Die rechte Regierung schaltete 1933 das Parlament und den Verfassungsgerichtshof aus, führte nach dem Februar 1934 eine Diktatur ein. Die Sozialdemokratie wurde verboten und mit ihr mussten auch die Mitarbeiter*innen der Societas in den Untergrund, um weiter den Menschen in Not helfen zu können. Es wurde die „Sozialistische Arbeiterhilfe“ gegründet, Josef Afritsch, der 1947 maßgeblich bei der Gründung der Volkshilfe mitgewirkt hat und die Gewerkschaftlerin Wilhelmine Moik bauten ein Netzwerk von circa 400 Helfer*innen auf, die tausende politisch Verfolgte und ihre Familienangehörige versorgten. Dabei wurden sie finanziell von der Sozialdemokratie und den Gewerkschaften aus der ganzen Welt unterstützt. Und britische und amerikanischer Quäker*innen in Wien halfen, einen unverdächtigen Rahmen für die Hilfsaktion zu schaffen. Diese Hilfsaktion dauerte die ganze Zeit des Austrofaschismus, bis 1938, an. Das Schweizer Arbeiter-Hilfswerk half direkt und ermöglichte den Kindern der Februarkämpfer Sommeraufenthalte in der Schweiz.
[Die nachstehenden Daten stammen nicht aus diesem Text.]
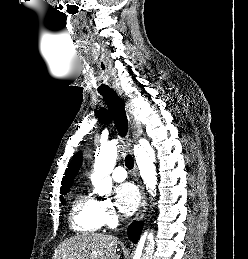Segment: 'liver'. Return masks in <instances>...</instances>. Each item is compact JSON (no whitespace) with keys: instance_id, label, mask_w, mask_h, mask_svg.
I'll list each match as a JSON object with an SVG mask.
<instances>
[{"instance_id":"obj_1","label":"liver","mask_w":248,"mask_h":259,"mask_svg":"<svg viewBox=\"0 0 248 259\" xmlns=\"http://www.w3.org/2000/svg\"><path fill=\"white\" fill-rule=\"evenodd\" d=\"M118 238L105 234H83L64 240L53 259H119Z\"/></svg>"}]
</instances>
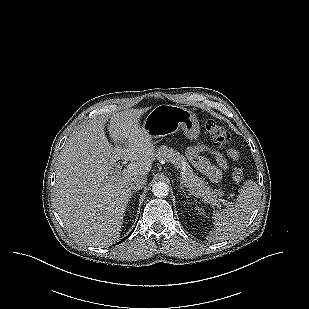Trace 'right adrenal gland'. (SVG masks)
<instances>
[{"mask_svg":"<svg viewBox=\"0 0 309 309\" xmlns=\"http://www.w3.org/2000/svg\"><path fill=\"white\" fill-rule=\"evenodd\" d=\"M135 192H137V190L132 191V195H131V197H130V198H132V197H133V194H134Z\"/></svg>","mask_w":309,"mask_h":309,"instance_id":"2a0ac1e0","label":"right adrenal gland"}]
</instances>
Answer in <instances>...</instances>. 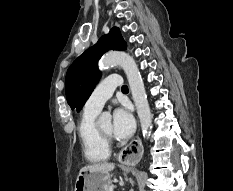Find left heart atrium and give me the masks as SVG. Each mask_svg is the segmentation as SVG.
<instances>
[{
    "label": "left heart atrium",
    "instance_id": "obj_1",
    "mask_svg": "<svg viewBox=\"0 0 233 191\" xmlns=\"http://www.w3.org/2000/svg\"><path fill=\"white\" fill-rule=\"evenodd\" d=\"M135 130V120L126 106L118 107L113 112L112 133L117 139H126Z\"/></svg>",
    "mask_w": 233,
    "mask_h": 191
}]
</instances>
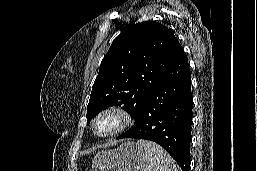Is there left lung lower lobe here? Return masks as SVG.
<instances>
[{
  "instance_id": "left-lung-lower-lobe-1",
  "label": "left lung lower lobe",
  "mask_w": 257,
  "mask_h": 171,
  "mask_svg": "<svg viewBox=\"0 0 257 171\" xmlns=\"http://www.w3.org/2000/svg\"><path fill=\"white\" fill-rule=\"evenodd\" d=\"M191 73L181 49L146 102L134 126L117 137L147 139L161 145L182 171L190 169Z\"/></svg>"
}]
</instances>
Wie ging es dann nach 1938 weiter?

Bis 1940 war die letzte bedeutende Untergrundorganisation der Sozialdemokrat*innen, die „Sozialistische Arbeiterhilfe“, aktiv. Doch die Gestapo infiltrierte die Organisation und bald waren alle Verantwortlichen verhaftet. Es gab viele Prozesse wegen Hochverrat. Nur isolierte Gruppen, ich nenne sie Kreise, Menschen die sich kannte, konnten weiter arbeiten und in einem engen Rahmen helfen. Hier spielt Otto Haas eine zentrale Rolle, aber auch Ella Lingens. Zugleich wurden viele der jüdischen Mitbegründer der Societas von den Nazis ermordet. Andere konnten flüchten und zogen im Exil erneut Hilfsorganisationen auf...

Wie war die Lage nach der Befreiung 1945?
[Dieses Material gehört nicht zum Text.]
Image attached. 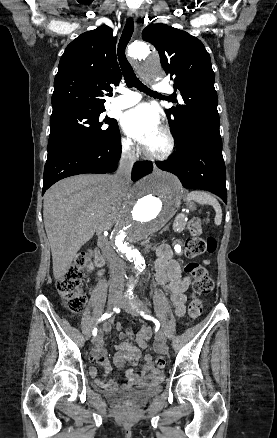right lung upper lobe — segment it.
<instances>
[{
	"label": "right lung upper lobe",
	"instance_id": "right-lung-upper-lobe-1",
	"mask_svg": "<svg viewBox=\"0 0 277 438\" xmlns=\"http://www.w3.org/2000/svg\"><path fill=\"white\" fill-rule=\"evenodd\" d=\"M116 37L102 25L72 41L63 53L54 81L52 115L105 110V92L118 85L122 75L116 60Z\"/></svg>",
	"mask_w": 277,
	"mask_h": 438
}]
</instances>
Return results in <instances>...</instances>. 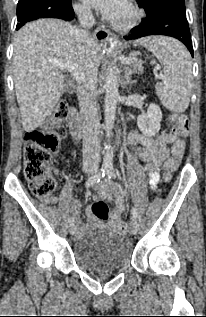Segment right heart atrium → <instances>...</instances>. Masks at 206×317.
Listing matches in <instances>:
<instances>
[{"label": "right heart atrium", "mask_w": 206, "mask_h": 317, "mask_svg": "<svg viewBox=\"0 0 206 317\" xmlns=\"http://www.w3.org/2000/svg\"><path fill=\"white\" fill-rule=\"evenodd\" d=\"M75 10L79 15L86 16L89 14L90 10L87 5L78 3L75 5Z\"/></svg>", "instance_id": "right-heart-atrium-1"}]
</instances>
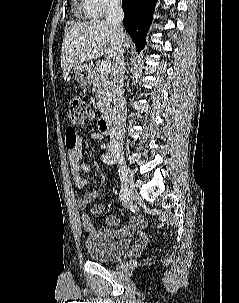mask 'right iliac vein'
<instances>
[{
  "instance_id": "right-iliac-vein-1",
  "label": "right iliac vein",
  "mask_w": 239,
  "mask_h": 303,
  "mask_svg": "<svg viewBox=\"0 0 239 303\" xmlns=\"http://www.w3.org/2000/svg\"><path fill=\"white\" fill-rule=\"evenodd\" d=\"M114 161L119 165L120 170L125 171V182H123L127 187V193H128V200L132 201L137 197V193L135 190L133 178L131 175V172L127 165L125 164L124 158L121 155H114L112 157Z\"/></svg>"
}]
</instances>
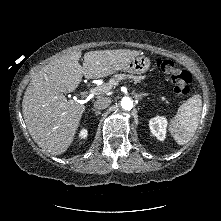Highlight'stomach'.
Listing matches in <instances>:
<instances>
[{
  "label": "stomach",
  "instance_id": "obj_1",
  "mask_svg": "<svg viewBox=\"0 0 221 221\" xmlns=\"http://www.w3.org/2000/svg\"><path fill=\"white\" fill-rule=\"evenodd\" d=\"M150 64V60L147 57L141 55L130 60L124 67L123 71L132 74H141L149 69Z\"/></svg>",
  "mask_w": 221,
  "mask_h": 221
}]
</instances>
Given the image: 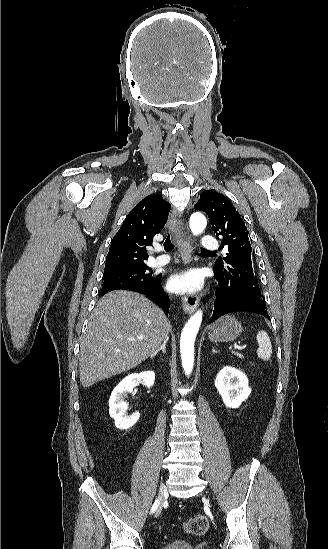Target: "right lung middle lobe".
<instances>
[{"mask_svg": "<svg viewBox=\"0 0 328 549\" xmlns=\"http://www.w3.org/2000/svg\"><path fill=\"white\" fill-rule=\"evenodd\" d=\"M152 274L146 264L104 272L101 295L116 289L148 287L158 278Z\"/></svg>", "mask_w": 328, "mask_h": 549, "instance_id": "right-lung-middle-lobe-1", "label": "right lung middle lobe"}]
</instances>
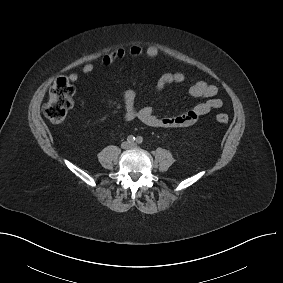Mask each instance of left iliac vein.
<instances>
[{
    "label": "left iliac vein",
    "mask_w": 283,
    "mask_h": 283,
    "mask_svg": "<svg viewBox=\"0 0 283 283\" xmlns=\"http://www.w3.org/2000/svg\"><path fill=\"white\" fill-rule=\"evenodd\" d=\"M130 148H137V144L132 143V144L130 145Z\"/></svg>",
    "instance_id": "obj_1"
}]
</instances>
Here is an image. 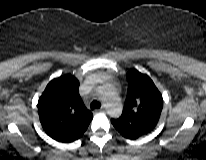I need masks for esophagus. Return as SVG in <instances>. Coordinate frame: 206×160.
I'll return each instance as SVG.
<instances>
[{"label":"esophagus","mask_w":206,"mask_h":160,"mask_svg":"<svg viewBox=\"0 0 206 160\" xmlns=\"http://www.w3.org/2000/svg\"><path fill=\"white\" fill-rule=\"evenodd\" d=\"M96 112H105L104 106H102L100 109L96 110Z\"/></svg>","instance_id":"1"}]
</instances>
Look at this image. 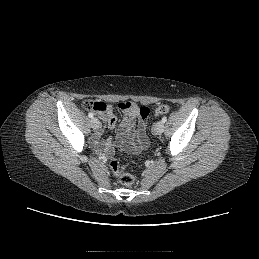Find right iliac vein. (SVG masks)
<instances>
[{
    "instance_id": "obj_1",
    "label": "right iliac vein",
    "mask_w": 259,
    "mask_h": 259,
    "mask_svg": "<svg viewBox=\"0 0 259 259\" xmlns=\"http://www.w3.org/2000/svg\"><path fill=\"white\" fill-rule=\"evenodd\" d=\"M91 127L94 130L99 128V121L96 118H92V120H91Z\"/></svg>"
}]
</instances>
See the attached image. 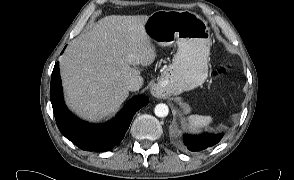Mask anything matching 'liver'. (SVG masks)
I'll use <instances>...</instances> for the list:
<instances>
[{"instance_id":"obj_1","label":"liver","mask_w":294,"mask_h":180,"mask_svg":"<svg viewBox=\"0 0 294 180\" xmlns=\"http://www.w3.org/2000/svg\"><path fill=\"white\" fill-rule=\"evenodd\" d=\"M147 15H110L72 40L59 58L68 106L100 121L129 96L127 82L156 58L144 25Z\"/></svg>"}]
</instances>
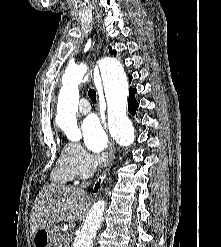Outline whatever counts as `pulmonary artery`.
I'll list each match as a JSON object with an SVG mask.
<instances>
[{
	"label": "pulmonary artery",
	"mask_w": 221,
	"mask_h": 247,
	"mask_svg": "<svg viewBox=\"0 0 221 247\" xmlns=\"http://www.w3.org/2000/svg\"><path fill=\"white\" fill-rule=\"evenodd\" d=\"M91 110L89 101L86 98H82L79 102V112L81 114H88Z\"/></svg>",
	"instance_id": "obj_1"
}]
</instances>
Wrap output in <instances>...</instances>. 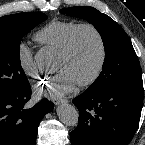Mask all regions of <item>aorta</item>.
<instances>
[{"label":"aorta","instance_id":"obj_1","mask_svg":"<svg viewBox=\"0 0 145 145\" xmlns=\"http://www.w3.org/2000/svg\"><path fill=\"white\" fill-rule=\"evenodd\" d=\"M35 62L40 68H48L52 63L50 53L46 50L39 51L35 56ZM57 115L60 121L67 126L74 127L78 124V110L68 103H64L58 107Z\"/></svg>","mask_w":145,"mask_h":145}]
</instances>
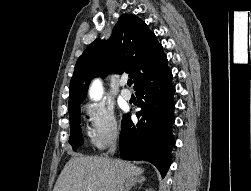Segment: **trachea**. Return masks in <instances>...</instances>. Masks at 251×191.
<instances>
[{
	"label": "trachea",
	"instance_id": "obj_1",
	"mask_svg": "<svg viewBox=\"0 0 251 191\" xmlns=\"http://www.w3.org/2000/svg\"><path fill=\"white\" fill-rule=\"evenodd\" d=\"M132 84H133V81H132V80H128V81H127V85H128V86H131Z\"/></svg>",
	"mask_w": 251,
	"mask_h": 191
}]
</instances>
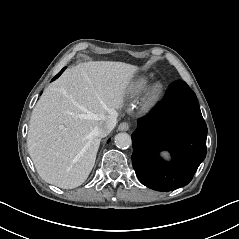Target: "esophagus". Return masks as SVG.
<instances>
[{"label":"esophagus","mask_w":239,"mask_h":239,"mask_svg":"<svg viewBox=\"0 0 239 239\" xmlns=\"http://www.w3.org/2000/svg\"><path fill=\"white\" fill-rule=\"evenodd\" d=\"M118 129L120 131H127L129 129V124L127 122H123L119 125Z\"/></svg>","instance_id":"1"}]
</instances>
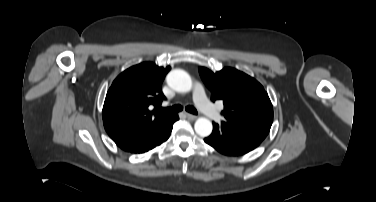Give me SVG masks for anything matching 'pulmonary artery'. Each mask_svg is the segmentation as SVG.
Segmentation results:
<instances>
[{"label": "pulmonary artery", "instance_id": "pulmonary-artery-1", "mask_svg": "<svg viewBox=\"0 0 376 202\" xmlns=\"http://www.w3.org/2000/svg\"><path fill=\"white\" fill-rule=\"evenodd\" d=\"M194 101L198 108L211 120L218 121L221 115L207 99L203 86L196 82L193 87Z\"/></svg>", "mask_w": 376, "mask_h": 202}]
</instances>
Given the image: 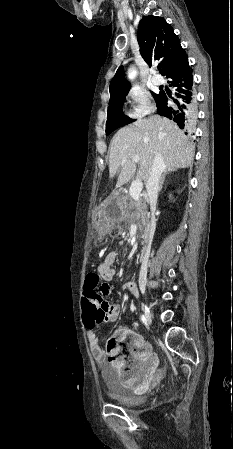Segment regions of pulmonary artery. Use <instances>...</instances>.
<instances>
[{
  "mask_svg": "<svg viewBox=\"0 0 233 449\" xmlns=\"http://www.w3.org/2000/svg\"><path fill=\"white\" fill-rule=\"evenodd\" d=\"M152 81L155 85H162L164 83L163 78L156 73L153 75Z\"/></svg>",
  "mask_w": 233,
  "mask_h": 449,
  "instance_id": "obj_1",
  "label": "pulmonary artery"
}]
</instances>
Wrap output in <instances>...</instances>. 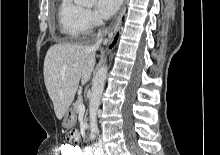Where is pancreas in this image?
Masks as SVG:
<instances>
[{
    "label": "pancreas",
    "mask_w": 220,
    "mask_h": 155,
    "mask_svg": "<svg viewBox=\"0 0 220 155\" xmlns=\"http://www.w3.org/2000/svg\"><path fill=\"white\" fill-rule=\"evenodd\" d=\"M82 102H83V99H82V97H78V99L75 101V103L73 104V110H74V112H78L79 110H78V106L80 105V104H82Z\"/></svg>",
    "instance_id": "1"
}]
</instances>
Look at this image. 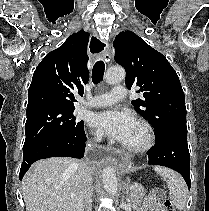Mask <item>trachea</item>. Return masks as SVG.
Here are the masks:
<instances>
[{
  "label": "trachea",
  "instance_id": "3493384b",
  "mask_svg": "<svg viewBox=\"0 0 209 211\" xmlns=\"http://www.w3.org/2000/svg\"><path fill=\"white\" fill-rule=\"evenodd\" d=\"M104 70H105L104 62L102 60L97 61L94 65L93 71H92V82L95 85L98 84L102 80Z\"/></svg>",
  "mask_w": 209,
  "mask_h": 211
}]
</instances>
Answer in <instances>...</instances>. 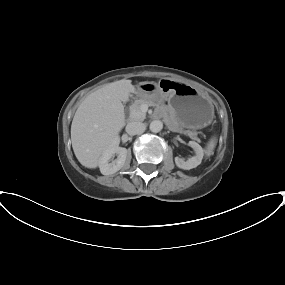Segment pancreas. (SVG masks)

Über 100.000 Österreicher*innen hatten sich vor dem Morden der Nazis ins Exil retten können. Die Exilösterreicher*innen zählten nach der Befreiung 1945 zu den ersten, die, wie z.B. Bruno Kreisky aus Schweden, mit Hilfsaktionen für Österreich starteten. Überhaupt spendeten viele Menschen im Ausland, als sie erfuhren, wie sehr die österreichische Bevölkerung unter den Folgen des Krieges litt. In England gab es gleich 1946 eine wahre Spendenflut, nachdem britische Labour-Abgeordnete, nach ihrem Wien-Besuch, im Radio von den katastrophalen Zuständen berichteten. Auch wurden bald wieder österreichische Kinder im Ausland, ähnlich wie 1920, aufgebpäppelt. Josef Afritsch war inzwischen Stadtrat und zählte zu den Koordinatoren etlicher Hilfsaktionen, im Archiv der Volkshilfe gibt es etliche Unterlagen dazu. Oft ging es um die Organisation und die Verteilung der sehr begehrten CARE-Pakete.
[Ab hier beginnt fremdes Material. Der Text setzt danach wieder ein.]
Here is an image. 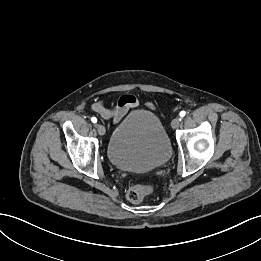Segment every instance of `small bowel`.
Returning <instances> with one entry per match:
<instances>
[{"label": "small bowel", "instance_id": "c3829d8e", "mask_svg": "<svg viewBox=\"0 0 261 261\" xmlns=\"http://www.w3.org/2000/svg\"><path fill=\"white\" fill-rule=\"evenodd\" d=\"M146 105L150 108H154L151 103H146ZM138 106L139 101L134 95L125 94L113 105H107L103 101H99L92 105V109L104 119L118 123L126 116L130 109L137 108Z\"/></svg>", "mask_w": 261, "mask_h": 261}]
</instances>
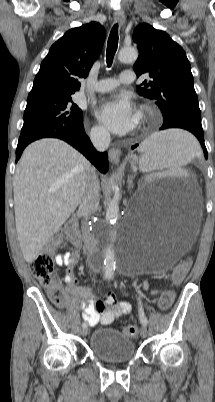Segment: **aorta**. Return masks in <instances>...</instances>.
<instances>
[{
	"label": "aorta",
	"instance_id": "762f6f07",
	"mask_svg": "<svg viewBox=\"0 0 215 402\" xmlns=\"http://www.w3.org/2000/svg\"><path fill=\"white\" fill-rule=\"evenodd\" d=\"M138 58L137 49L130 48H122L118 54V60L122 63H132L135 62ZM111 189L113 192L118 191V186L111 181ZM119 217V204L116 198L110 200L107 211H106V219L109 223H114ZM97 256L104 263L105 269V277L112 278L114 275L116 263L118 260L117 248L114 245L113 234L110 229H105L102 231V239L98 244Z\"/></svg>",
	"mask_w": 215,
	"mask_h": 402
}]
</instances>
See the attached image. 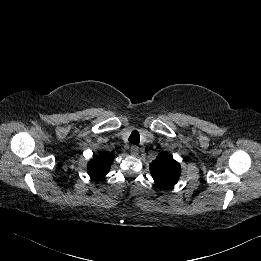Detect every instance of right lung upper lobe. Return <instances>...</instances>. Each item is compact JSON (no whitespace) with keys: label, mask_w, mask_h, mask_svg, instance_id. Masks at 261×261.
Segmentation results:
<instances>
[{"label":"right lung upper lobe","mask_w":261,"mask_h":261,"mask_svg":"<svg viewBox=\"0 0 261 261\" xmlns=\"http://www.w3.org/2000/svg\"><path fill=\"white\" fill-rule=\"evenodd\" d=\"M114 160V155L108 152H101L94 155L93 159L88 163V173L94 180L104 177Z\"/></svg>","instance_id":"right-lung-upper-lobe-1"}]
</instances>
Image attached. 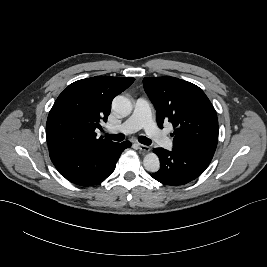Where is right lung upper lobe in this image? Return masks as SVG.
<instances>
[{"mask_svg":"<svg viewBox=\"0 0 267 267\" xmlns=\"http://www.w3.org/2000/svg\"><path fill=\"white\" fill-rule=\"evenodd\" d=\"M134 78L96 76L70 84L49 112L46 134L50 154L87 150L114 142L96 137L95 129L106 122L115 96Z\"/></svg>","mask_w":267,"mask_h":267,"instance_id":"obj_1","label":"right lung upper lobe"}]
</instances>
1946 kam es zur Gründung der Volkssolidarität, war das auch ein Vorläufer der Volkshilfe?

Nicht ganz. In der Volkssolidarität waren alle drei Regierungsparteien, SPÖ, ÖVP und KPÖ, vertreten. Man half in erster Linie den Opfern der NS-Verfolgung. Diese Menschen hatten die KZs oder Gefängnisse überlebt, waren, wenn sie nicht eingesperrt waren, meist Ausgestoßene und dadurch über viele Jahre sehr schlecht versorgt gewesen. Ihr Zustand war nach der Befreiung schlimmer noch, als der allgemein in der Bevölkerung anzutreffende. Bald kam es zu Differenzen innerhalb der Volkssolidarität und jede beteiligte Partei gründete ihre eigene Organisation. So wurde, ein Jahr vor Gründung der Volkshilfe, die Sozialistische Arbeiterhilfe, diesmal als ganz legale Einrichtung, reaktiviert.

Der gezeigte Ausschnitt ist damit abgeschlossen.